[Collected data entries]
▬▬▬▬▬▬▬▬▬▬

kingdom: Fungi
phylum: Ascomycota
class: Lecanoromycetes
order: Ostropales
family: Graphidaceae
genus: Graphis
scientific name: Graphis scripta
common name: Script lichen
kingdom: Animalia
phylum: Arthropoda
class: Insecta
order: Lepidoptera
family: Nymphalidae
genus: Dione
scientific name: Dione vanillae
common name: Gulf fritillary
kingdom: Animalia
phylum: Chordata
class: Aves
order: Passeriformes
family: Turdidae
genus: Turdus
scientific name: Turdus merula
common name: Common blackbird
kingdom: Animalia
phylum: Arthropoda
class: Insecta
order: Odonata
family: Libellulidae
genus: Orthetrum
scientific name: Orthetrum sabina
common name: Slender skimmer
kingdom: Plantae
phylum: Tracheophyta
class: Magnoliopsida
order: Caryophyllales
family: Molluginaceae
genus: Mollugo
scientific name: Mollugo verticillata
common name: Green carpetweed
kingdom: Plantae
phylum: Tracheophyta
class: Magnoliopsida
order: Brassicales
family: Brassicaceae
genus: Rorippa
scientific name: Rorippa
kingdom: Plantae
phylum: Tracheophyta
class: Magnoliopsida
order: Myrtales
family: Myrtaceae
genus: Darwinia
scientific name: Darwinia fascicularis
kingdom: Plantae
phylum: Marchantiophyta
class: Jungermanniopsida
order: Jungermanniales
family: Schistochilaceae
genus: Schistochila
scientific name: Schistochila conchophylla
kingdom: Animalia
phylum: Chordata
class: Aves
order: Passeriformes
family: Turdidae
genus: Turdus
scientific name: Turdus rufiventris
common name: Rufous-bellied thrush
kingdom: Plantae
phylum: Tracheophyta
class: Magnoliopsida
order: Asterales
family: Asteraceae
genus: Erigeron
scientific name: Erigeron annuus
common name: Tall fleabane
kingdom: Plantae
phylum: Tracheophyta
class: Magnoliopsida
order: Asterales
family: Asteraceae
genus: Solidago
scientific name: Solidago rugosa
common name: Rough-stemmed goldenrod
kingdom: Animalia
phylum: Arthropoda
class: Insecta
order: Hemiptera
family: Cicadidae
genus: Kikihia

▬▬▬▬▬▬▬▬▬▬

Brief →
Please retype every line of the material above without changing anything.

Exercise output →
kingdom: Fungi
phylum: Ascomycota
class: Lecanoromycetes
order: Ostropales
family: Graphidaceae
genus: Graphis
scientific name: Graphis scripta
common name: Script lichen
kingdom: Animalia
phylum: Arthropoda
class: Insecta
order: Lepidoptera
family: Nymphalidae
genus: Dione
scientific name: Dione vanillae
common name: Gulf fritillary
kingdom: Animalia
phylum: Chordata
class: Aves
order: Passeriformes
family: Turdidae
genus: Turdus
scientific name: Turdus merula
common name: Common blackbird
kingdom: Animalia
phylum: Arthropoda
class: Insecta
order: Odonata
family: Libellulidae
genus: Orthetrum
scientific name: Orthetrum sabina
common name: Slender skimmer
kingdom: Plantae
phylum: Tracheophyta
class: Magnoliopsida
order: Caryophyllales
family: Molluginaceae
genus: Mollugo
scientific name: Mollugo verticillata
common name: Green carpetweed
kingdom: Plantae
phylum: Tracheophyta
class: Magnoliopsida
order: Brassicales
family: Brassicaceae
genus: Rorippa
scientific name: Rorippa
kingdom: Plantae
phylum: Tracheophyta
class: Magnoliopsida
order: Myrtales
family: Myrtaceae
genus: Darwinia
scientific name: Darwinia fascicularis
kingdom: Plantae
phylum: Marchantiophyta
class: Jungermanniopsida
order: Jungermanniales
family: Schistochilaceae
genus: Schistochila
scientific name: Schistochila conchophylla
kingdom: Animalia
phylum: Chordata
class: Aves
order: Passeriformes
family: Turdidae
genus: Turdus
scientific name: Turdus rufiventris
common name: Rufous-bellied thrush
kingdom: Plantae
phylum: Tracheophyta
class: Magnoliopsida
order: Asterales
family: Asteraceae
genus: Erigeron
scientific name: Erigeron annuus
common name: Tall fleabane
kingdom: Plantae
phylum: Tracheophyta
class: Magnoliopsida
order: Asterales
family: Asteraceae
genus: Solidago
scientific name: Solidago rugosa
common name: Rough-stemmed goldenrod
kingdom: Animalia
phylum: Arthropoda
class: Insecta
order: Hemiptera
family: Cicadidae
genus: Kikihia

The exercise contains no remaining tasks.